Ontem, a Espanha foi às ruas, em oitenta cidades, para protestar contra a aprovação de medidas de arrocho contra os trabalhadores, entre elas o fim do 13º salário. Em Madri, os bombeiros e os policiais civis, chegaram a solidalizar-se com os manifestantes, e se opuseram a participar da repressão. Um grupo, com seus capacetes postos, desnudou-se. Um cartaz explicava que o governo os deixara “en pelotas”. O clima era o da véspera de grandes acontecimentos.
As nossas relações com a Espanha monárquica devem ser reavaliadas. Com todas as suas dificuldades atuais, as elites espanholas continuam a tratar-nos como se fôssemos colônia de Madri – o que só fomos, e por acidente histórico, entre 1580 e 1640. Em 1580, depois da morte de D. Sebastião, no norte da África, e de seu sucessor, o Cardeal D. Henrique, o trono de Portugal foi ocupado por Felipe II, tio de D. Sebastião. A coroa só foi recuperada para os portugueses, em 1640, pelo Duque de Bragança.
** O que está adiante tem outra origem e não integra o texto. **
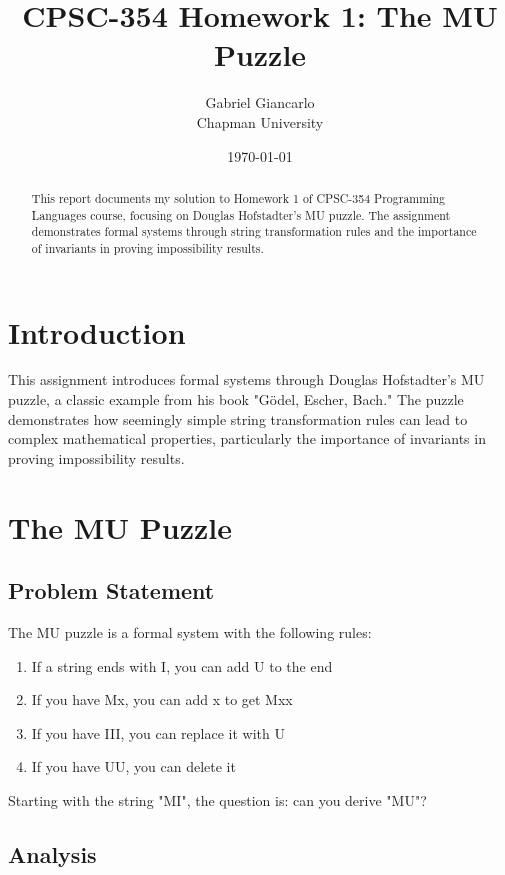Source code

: \documentclass{article}
\title{CPSC-354 Homework 1: The MU Puzzle}
\author{Gabriel Giancarlo \\ Chapman University}
\date{\today}
\theoremstyle{plain}
\theoremstyle{definition}
\theoremstyle{remark}
\begin{document}
\maketitle

\begin{abstract}
This report documents my solution to Homework 1 of CPSC-354 Programming Languages course, focusing on Douglas Hofstadter's MU puzzle. The assignment demonstrates formal systems through string transformation rules and the importance of invariants in proving impossibility results.
\end{abstract}

\setcounter{tocdepth}{3}
\tableofcontents

\section{Introduction}\label{intro}

This assignment introduces formal systems through Douglas Hofstadter's MU puzzle, a classic example from his book "Gödel, Escher, Bach." The puzzle demonstrates how seemingly simple string transformation rules can lead to complex mathematical properties, particularly the importance of invariants in proving impossibility results.

\section{The MU Puzzle}\label{mu_puzzle}

\subsection{Problem Statement}

The MU puzzle is a formal system with the following rules:
\begin{enumerate}
\item If a string ends with I, you can add U to the end
\item If you have Mx, you can add x to get Mxx
\item If you have III, you can replace it with U
\item If you have UU, you can delete it
\end{enumerate}

Starting with the string "MI", the question is: can you derive "MU"?

\subsection{Analysis}
\end{document}
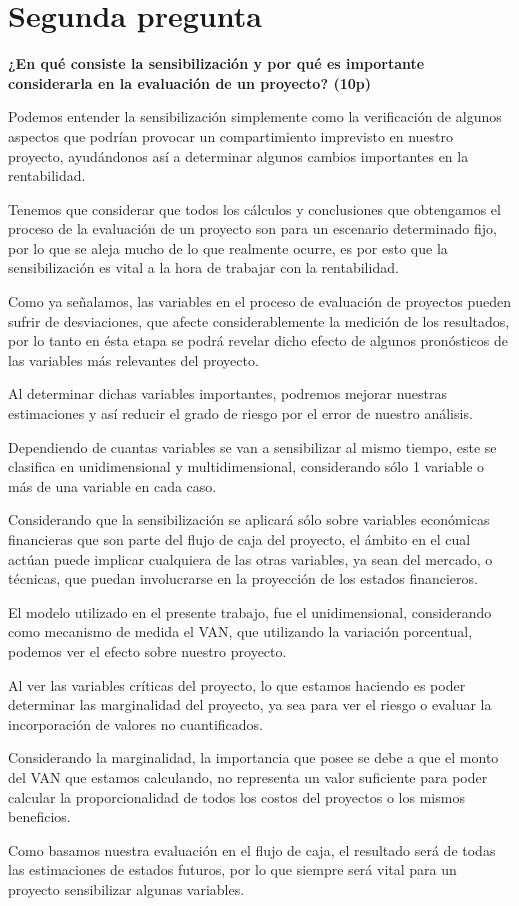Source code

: \section{Segunda pregunta}

{\bf ¿En qué consiste la sensibilización y por qué es importante considerarla en la evaluación de un proyecto? (10p)}


Podemos entender la sensibilización simplemente como la verificación de algunos aspectos que podrían provocar
un compartimiento imprevisto en nuestro proyecto, ayudándonos así a determinar algunos cambios importantes en la rentabilidad.

Tenemos que considerar que todos los cálculos y conclusiones que obtengamos el proceso de la evaluación de un proyecto
son para un escenario determinado fijo, por lo que se aleja mucho de lo que realmente ocurre,
es por esto que la sensibilización es vital a la hora de trabajar con la rentabilidad.

Como ya señalamos, las variables en el proceso de evaluación de proyectos pueden sufrir de desviaciones,
que afecte considerablemente la medición de los resultados, por lo tanto en ésta etapa se podrá
revelar dicho efecto de algunos pronósticos de las variables más relevantes del proyecto.

Al determinar dichas variables importantes, podremos mejorar
nuestras estimaciones y así reducir el grado de riesgo por el error
de nuestro análisis.

Dependiendo de cuantas variables se van a sensibilizar al mismo tiempo,
este se clasifica en unidimensional y multidimensional,
considerando sólo 1 variable o más de una variable en cada caso.

Considerando que la sensibilización se aplicará sólo sobre variables económicas financieras
que son parte del flujo de caja del proyecto, el ámbito en el cual actúan puede
implicar cualquiera de las otras variables, ya sean del mercado, o técnicas,
que puedan involucrarse en la proyección de los estados financieros.

El modelo utilizado en el presente trabajo, fue el unidimensional,
considerando como mecanismo de medida el VAN, que utilizando la variación
porcentual, podemos ver el efecto sobre nuestro proyecto.

Al ver las variables críticas del proyecto, lo que estamos haciendo
es poder determinar las marginalidad del proyecto,
ya sea para ver el riesgo o evaluar la incorporación de valores
no cuantificados.

Considerando la marginalidad, la importancia que posee se debe a que el monto del VAN que estamos
calculando, no representa un valor suficiente para poder calcular la proporcionalidad de todos los costos
del proyectos o los mismos beneficios.

Como basamos nuestra evaluación en el flujo de caja, el resultado
será de todas las estimaciones de estados futuros,
por lo que siempre será vital para un proyecto sensibilizar algunas variables.
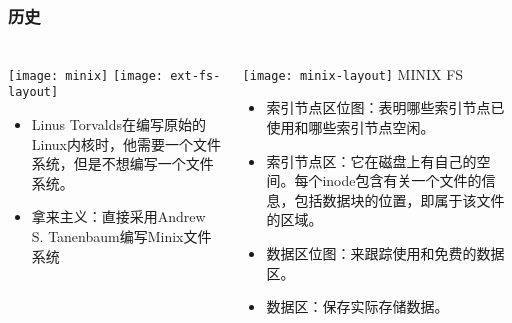 \begin{frame}[fragile]
	\frametitle{历史}
	
	\frametitle{ }
	\begin{columns}[t]
		\begin{column}{.4\textwidth}
			\texttt{[image: minix]}
			\texttt{[image: ext-fs-layout]}
			
			\begin{itemize}
				\item Linus Torvalds在编写原始的Linux内核时，他需要一个文件系统，但是不想编写一个文件系统。
				\item 拿来主义：直接采用Andrew S. Tanenbaum编写Minix文件系统
			\end{itemize}
			
		\end{column}
		
		\begin{column}{.6\textwidth}			
			\texttt{[image: minix-layout]}
			MINIX FS
			\begin{itemize}
				\item 索引节点区位图：表明哪些索引节点已使用和哪些索引节点空闲。
				\item 索引节点区：它在磁盘上有自己的空间。每个inode包含有关一个文件的信息，包括数据块的位置，即属于该文件的区域。
				\item 数据区位图：来跟踪使用和免费的数据区。
				\item 数据区：保存实际存储数据。
			\end{itemize}
			
		\end{column}
	\end{columns}
	
\end{frame}


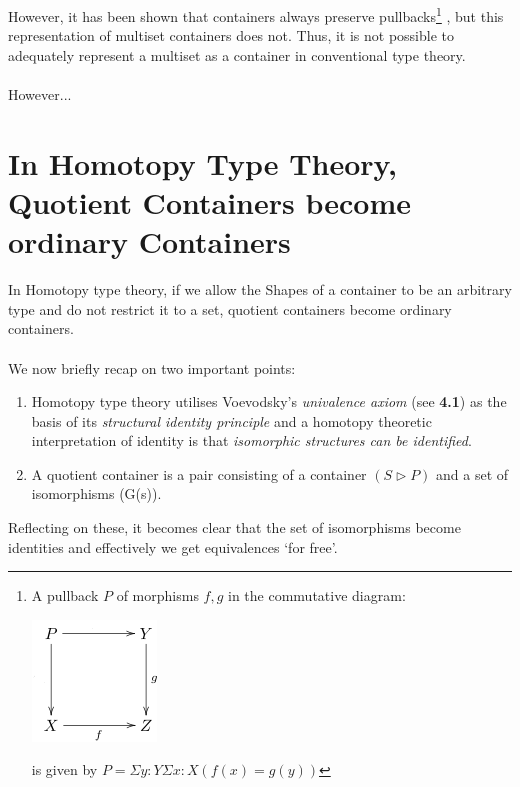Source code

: \documentclass[12pt]{report}
\begin{document}
\pagebreak
 However, it has been shown that containers always preserve pullbacks\cite{ghani1}\footnote{
A pullback $P$ of morphisms $f,g$ in the commutative diagram:
\begin{center}
\includegraphics[scale=0.6]{pullback.png}
\end{center}
is given by $P = \Sigma y:Y\Sigma x:X (f(x)=g(y))$
}
, but this representation of multiset containers does not\cite{lyon}. Thus, it is not possible to adequately represent a multiset as a container in conventional type theory.\\
\\
However...

\chapter{In Homotopy Type Theory, Quotient Containers become ordinary Containers}
In Homotopy type theory, if we allow the Shapes of a container to be an arbitrary type and do not restrict it to a set, quotient containers become ordinary containers. \\
\\
We now briefly recap on two important points:
\begin{enumerate}
\item Homotopy type theory utilises Voevodsky's \textit{univalence axiom} (see \textbf{4.1}) as the basis of its \textit{structural identity principle} and a homotopy theoretic interpretation of identity is that \textit{isomorphic structures can be identified}.

\item A quotient container is a pair consisting of a container $(S \rhd P)$ and a set of isomorphisms (G(s)).
\end{enumerate}
Reflecting on these, it becomes clear that the set of isomorphisms become identities and effectively we get equivalences `for free'. 
\end{document}
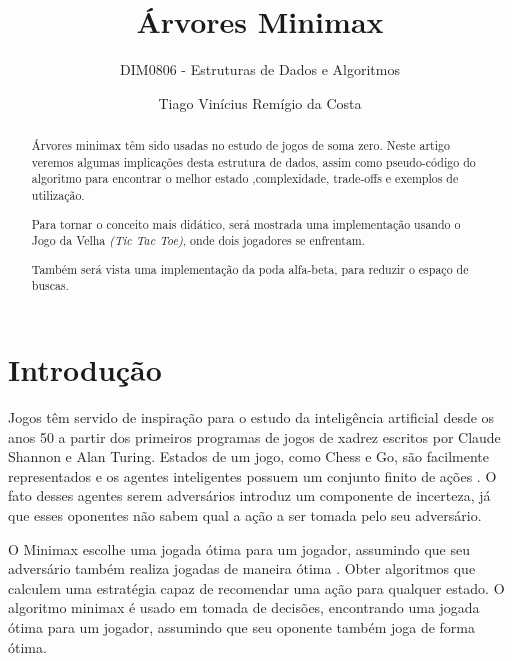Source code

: \documentclass[sigplan,screen]{acmart}
\begin{document}
\title{Árvores Minimax}
\subtitle{DIM0806 - Estruturas de Dados e Algoritmos}

\author{Tiago Vinícius Remígio da Costa}

\begin{abstract}
  Árvores minimax têm sido usadas no estudo de jogos de soma zero.
  Neste artigo veremos algumas implicações desta estrutura de dados, 
  assim como pseudo-código do algoritmo para encontrar o melhor estado ,complexidade, trade-offs e exemplos de utilização. 

  Para tornar o conceito mais didático, será mostrada uma implementação usando o Jogo da Velha {\itshape(Tic Tac Toe)}, onde dois jogadores se enfrentam.

  Também será vista uma implementação da poda alfa-beta, para reduzir o espaço de buscas.
\end{abstract}


\maketitle
\pagestyle{plain}

\section{Introdução}

Jogos têm servido de inspiração para o estudo da inteligência artificial desde os anos 50 a partir dos primeiros programas de jogos de xadrez escritos por Claude Shannon e Alan Turing. 
Estados de um jogo, como Chess e Go, são facilmente representados e os agentes inteligentes possuem um conjunto finito de ações \cite{russel2010}. 
O fato desses agentes serem adversários introduz um componente de incerteza, já que esses oponentes não sabem qual a ação a ser tomada pelo seu adversário.

O Minimax escolhe uma jogada ótima para um jogador, assumindo que seu adversário também realiza jogadas de maneira ótima \cite{Jain17}.
Obter algoritmos que calculem uma estratégia capaz de recomendar uma ação para qualquer estado. 
O algoritmo minimax é usado em tomada de decisões, encontrando uma jogada ótima para um jogador, assumindo que seu oponente também joga de forma ótima.
\end{document}
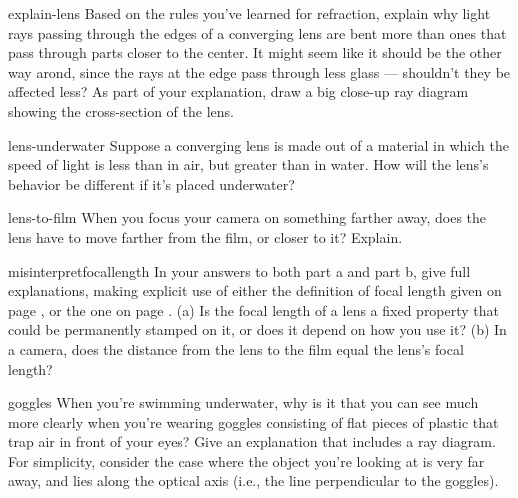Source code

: \begin{hwsection}

\begin{hw}{explain-lens}
Based on the rules you've learned for refraction, explain why light rays passing
through the edges of a converging lens are bent more than ones that pass through parts
closer to the center. It might seem like it should be the other way arond, since the rays
at the edge pass through less glass --- shouldn't they be affected less? As part of
your explanation, draw a big close-up ray diagram showing the cross-section of the lens.
\end{hw}

\begin{hw}{lens-underwater}
Suppose a converging lens is made out of a material
in which the speed of light is less than in air, but greater than in water. How will the
lens's behavior be different if it's placed underwater?
\end{hw}

\begin{hw}{lens-to-film}
When you focus your camera on something farther away, does the lens have to move farther from
the film, or closer to it? Explain.
\end{hw}

\begin{hw}{misinterpretfocallength}
In your answers to both part a and part b, give full explanations,
making explicit use of either the definition of focal length given on page
\pageref{focal-length-definition}, or the
one on page \pageref{alt-focal-length-definition}.\hwendpart
(a) Is the focal length of a lens a fixed property that could be permanently stamped on it,
or does it depend on how you use it?\hwendpart
(b) In a camera, does the distance from the lens to the film equal the lens's focal
length?
\end{hw}

\begin{hw}{goggles}
When you're swimming underwater, why is it that you can see much more clearly when you're
wearing goggles consisting of flat pieces of plastic
that trap air in front of your eyes? Give an explanation that includes a ray
diagram. For simplicity, consider the case where the object you're looking at is very far away,
and lies along the optical axis (i.e., the line perpendicular to the goggles).


\end{hw}
\end{hwsection}
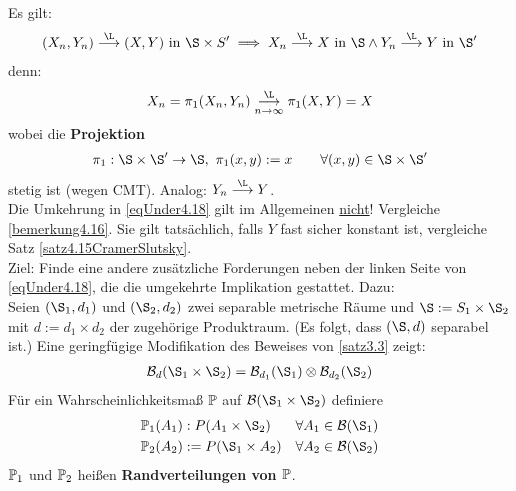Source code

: Es gilt:
\begin{align}\label{eqUnder4.18}
(X_n,Y_n)\stackrel{\L}{\longrightarrow}(X,Y)\text { in }\S\times S'
\implies X_n\stackrel{\L}{\longrightarrow} X\text{ in }\S\wedge
Y_n\stackrel{\L}{\longrightarrow} Y\text{ in }\S'
\end{align}
denn:
\begin{align*}
X_n=\pi_1(X_n,Y_n)\stackrelnew{n\to\infty}{\L}{\longrightarrow}\pi_1(X,Y)=X
\end{align*}
wobei die \textbf{Projektion}
\begin{align*}
\pi_1:\S\times\S'\to\S,~\pi_1(x,y):=x\qquad\forall (x,y)\in\S\times\S'
\end{align*}
stetig ist (wegen CMT). Analog: $Y_n\stackrel{\L}{\longrightarrow} Y$.\\
Die Umkehrung in \eqref{eqUnder4.18} gilt im Allgemeinen \underline{nicht}! Vergleiche \ref{bemerkung4.16}. Sie gilt tatsächlich, falls $Y$ fast sicher konstant ist, vergleiche Satz \ref{satz4.15CramerSlutsky}.\\
Ziel: Finde eine andere zusätzliche Forderungen neben der linken Seite von \eqref{eqUnder4.18}, die die umgekehrte Implikation gestattet. Dazu:\\
Seien $(\S_1,d_1)$ und $(\S_2,d_2)$ zwei separable metrische Räume und $\S:=S_1\times\S_2$ mit $d:=d_1\times d_2$ der zugehörige Produktraum. (Es folgt, dass $(\S,d)$ separabel ist.) Eine geringfügige Modifikation  des Beweises von \ref{satz3.3} zeigt:
\begin{align*}
\B_d(\S_1\times\S_2)=\B_{d_1}(\S_1)\otimes\B_{d_2}(\S_2)
\end{align*}
Für ein Wahrscheinlichkeitsmaß $\P$ auf $\B(\S_1\times\S_2)$ definiere 
\begin{align*}
\P_1(A_1)&:P(A_1\times\S_2) &\forall A_1\in\B(\S_1)\\
\P_2(A_2)&:=P(\S_1\times A_2) &\forall A_2\in\B(\S_2)
\end{align*}
$\P_1$ und $\P_2$ heißen \textbf{Randverteilungen von $\P$}.

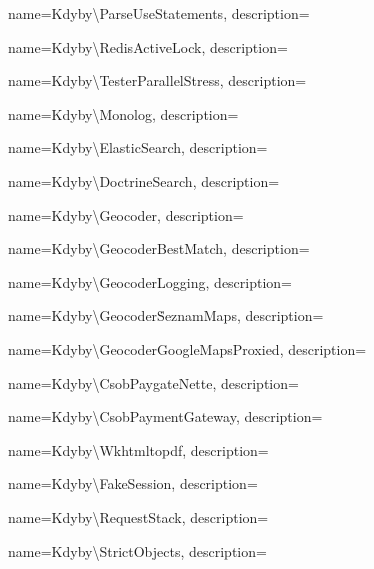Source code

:  {
  name={Kdy\-by\textbackslash{}Par\-se\-Use\-Sta\-te\-men\-ts},
  description={} }

 {
  name={Kdy\-by\textbackslash{}Re\-dis\-Acti\-ve\-Lock},
  description={} }

 {
  name={Kdy\-by\textbackslash{}Tes\-ter\-Pa\-ra\-ll\-el\-St\-ress},
  description={} }

 {
  name={Kdy\-by\textbackslash{}Mo\-no\-log},
  description={} }

 {
  name={Kdy\-by\textbackslash{}Elastic\-Sear\-ch},
  description={} }

 {
  name={Kdy\-by\textbackslash{}Doc\-tri\-ne\-Sear\-ch},
  description={} }

 {
  name={Kdy\-by\textbackslash{}Geo\-co\-der},
  description={} }

 {
  name={Kdy\-by\textbackslash{}Geo\-co\-der\-Be\-st\-Ma\-tch},
  description={} }

 {
  name={Kdy\-by\textbackslash{}Geo\-co\-der\-Log\-g\-ing},
  description={} }

 {
  name={Kdy\-by\textbackslash{}Geo\-co\-der\.Se\-z\-nam\-Ma\-ps},
  description={} }

 {
  name={Kdy\-by\textbackslash{}Geo\-co\-der\-Goo\-gle\-Ma\-ps\-Pro\-xi\-ed},
  description={} }

 {
  name={Kdy\-by\textbackslash{}C\-s\-o\-b\-Pay\-ga\-te\-Ne\-tte},
  description={} }

 {
  name={Kdy\-by\textbackslash{}C\-s\-o\-b\-Pay\-me\-nt\-Ga\-te\-way},
  description={} }

 {
  name={Kdy\-by\textbackslash{}Wk\-html\-to\-pdf},
  description={} }

 {
  name={Kdy\-by\textbackslash{}Fa\-ke\-Ses\-si\-on},
  description={} }

 {
  name={Kdy\-by\textbackslash{}Re\-que\-st\-Sta\-ck},
  description={} }

 {
  name={Kdy\-by\textbackslash{}Stri\-ct\-Ob\-je\-ct\-s},
  description={} }

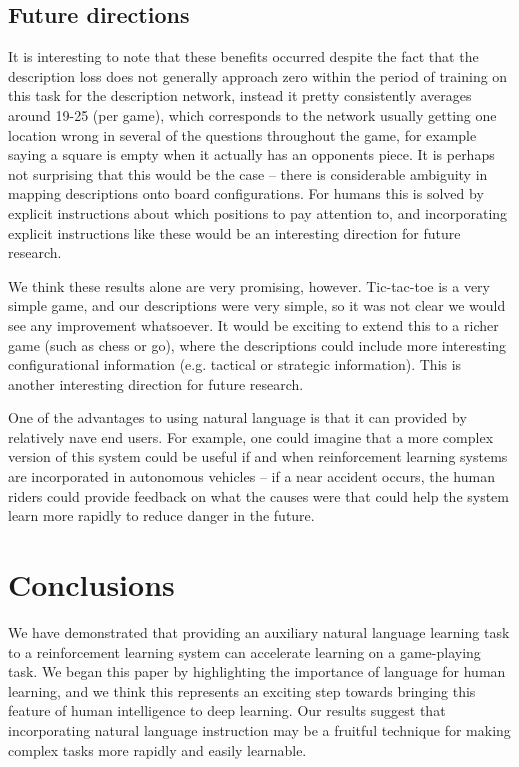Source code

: \documentclass{article} %
\begin{document}
\subsection{Future directions}
It is interesting to note that these benefits occurred despite the fact that the description loss does not generally approach zero within the period of training on this task for the description network, instead it pretty consistently averages around 19-25 (per game), which corresponds to the network usually getting one location wrong in several of the questions throughout the game, for example saying a square is empty when it actually has an opponents piece. It is perhaps not surprising that this would be the case -- there is considerable ambiguity in mapping descriptions onto board configurations. For humans this is solved by explicit instructions about which positions to pay attention to, and incorporating explicit instructions like these would be an interesting direction for future research. \par
We think these results alone are very promising, however. Tic-tac-toe is a very simple game, and our descriptions were very simple, so it was not clear we would see any improvement whatsoever. It would be exciting to extend this to a richer game (such as chess or go), where the descriptions could include more interesting configurational information (e.g. tactical or strategic information). This is another interesting direction for future research. \par
One of the advantages to using natural language is that it can provided by relatively nave end users. For example, one could imagine that a more complex version of this system could be useful if and when reinforcement learning systems are incorporated in autonomous vehicles -- if a near accident occurs, the human riders could provide feedback on what the causes were that could help the system learn more rapidly to reduce danger in the future. \par
\section{Conclusions}
We have demonstrated that providing an auxiliary natural language learning task to a reinforcement learning system can accelerate learning on a game-playing task. We began this paper by highlighting the importance of language for human learning, and we think this represents an exciting step towards bringing this feature of human intelligence to deep learning. Our results suggest that incorporating natural language instruction may be a fruitful technique for making complex tasks more rapidly and easily learnable.  




\end{document}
As grandes virtudes do povo espanhol sempre foram, e continuam a ser, insultadas pela sua anacrônica, cara e ociosa nobreza, por nascimento ou pelo êxito nos negócios. E, ao longo de sua história, talvez a Espanha não tenha tido família real tão insignificante, e tão corrompida como a de agora.
As dificuldades econômicas da Espanha de hoje são o resultado desse espírito de presunçosa superioridade de suas elites. Ao entrar para a Comunidade Econômica Européia, e obter vultosos recursos do grupo, os espanhóis, em lugar de investi-los no interior do país, usaram-nos para adquirir empresas na América Latina, principalmente no Brasil. Era uma nova forma de colonialismo que, apesar do saqueio, manso e “legal” de nossos recursos, principalmente depois da embasbacada regência de Fernando Henrique Cardoso, não serviu ao povo espanhol, embora tenha enriquecido muitos banqueiros.
Agora, o próprio genro do Rei é acusado de agir como criminoso, ao lavar dinheiro mal havido e transferir, só para Luxemburgo, mais de 700.000 euros. Suspeita-se de que muito mais dinheiro não honrado foi remetido para o Exterior. Esse genro, Iñaki Undagarin, recebe mais de um milhão de euros por ano, como conselheiro da Telefónica de Espanha para a América Latina. E na América Latina, quem contribui com mais lucros para a empresa espanhola é exatamente o Brasil.
A nossa postura é de solidariedade para com o povo espanhol. Esse grande povo nada tem a ver com esses señoritos que ainda se imaginam no tempo de Carlos V e de Felipe II. Estar com o povo espanhol é não favorecer aqueles que o oprimem.